Dáil debates

Wednesday, 21 May 2025

7:10 am

Photo of Donnchadh Ó LaoghaireDonnchadh Ó Laoghaire (Cork South-Central, Sinn Fein)

Four and a half minutes, I think; okay. The Taoiseach in his opening speech said that it is difficult to find words for the human suffering. That is true, it is difficult to find words. It is difficult to find words for the scale of it. When before in any international situation could we have ever imagined a UN official talking about 14,000 babies potentially facing starvation within 48 hours? Can we think of any precedent that even casts the tiniest shadow on a statement like that? There is no comparison. There is no comparison for the total destruction of Gaza in terms of hospitals, schools, refugee camps and bombs raining down on innocent civilians in their tens of thousands.

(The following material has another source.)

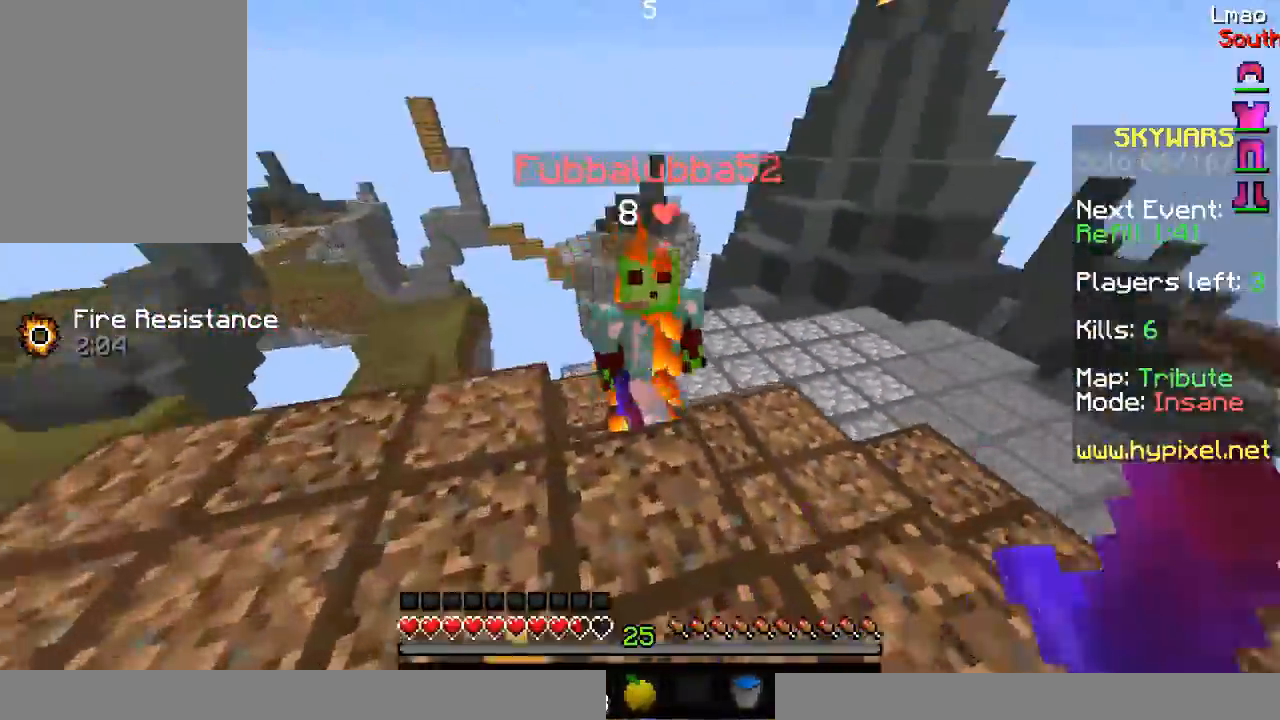
{"keys": ["a"], "mouse": ["left"], "events": [[17, "mouse_left", "up"], [50, "mouse_left", "down"], [217, "mouse_left", "up"], [250, "mouse_left", "down"], [317, "mouse_left", "up"], [450, "w", "up"], [500, "mouse_left", "down"]]}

Hundreds of people have been killed in recent days. The potential for a ceasefire is a distant shadow at this stage. Dozens of children have died in that time. It is difficult to find the words for the scale. We are talking about 14,000 babies dying, that level of starvation. This is no flood, hurricane or crop failure. It is a result of a deliberate decision to starve people and deny them essential medical equipment and food. It is based on deeply malicious intent to punish a civilian population.

If it is difficult to find words in terms of scale, it is even more difficult to find words in terms of the individual and the pain, with families completely wiped out, children left without anybody in the world, communities wiped out, with their histories, their stories and everyone belonging to them completely gone. I refer to the pain mothers and fathers must feel and the pain children must feel when they think of their parents and everyone belonging to them now gone. I extend that point to say that pain exists for every human. Like the Taoiseach, I condemn the attacks on 7 October and the pain their relatives felt. There is no justification for that either but how could that occasion this level of collective punishment on a civilian population on a scale we can hardly imagine? Out of 35 hospitals, 33 are damaged. These are the very hospitals that are trying to deal with the carnage, the bombings, the starvation and every possible kind of human suffering off the back of that. These hospitals are struggling to survive. Maybe we struggle to find words. Some words do matter; I will say that too. "War crimes" - it matters to say that. It also matters to say "genocide".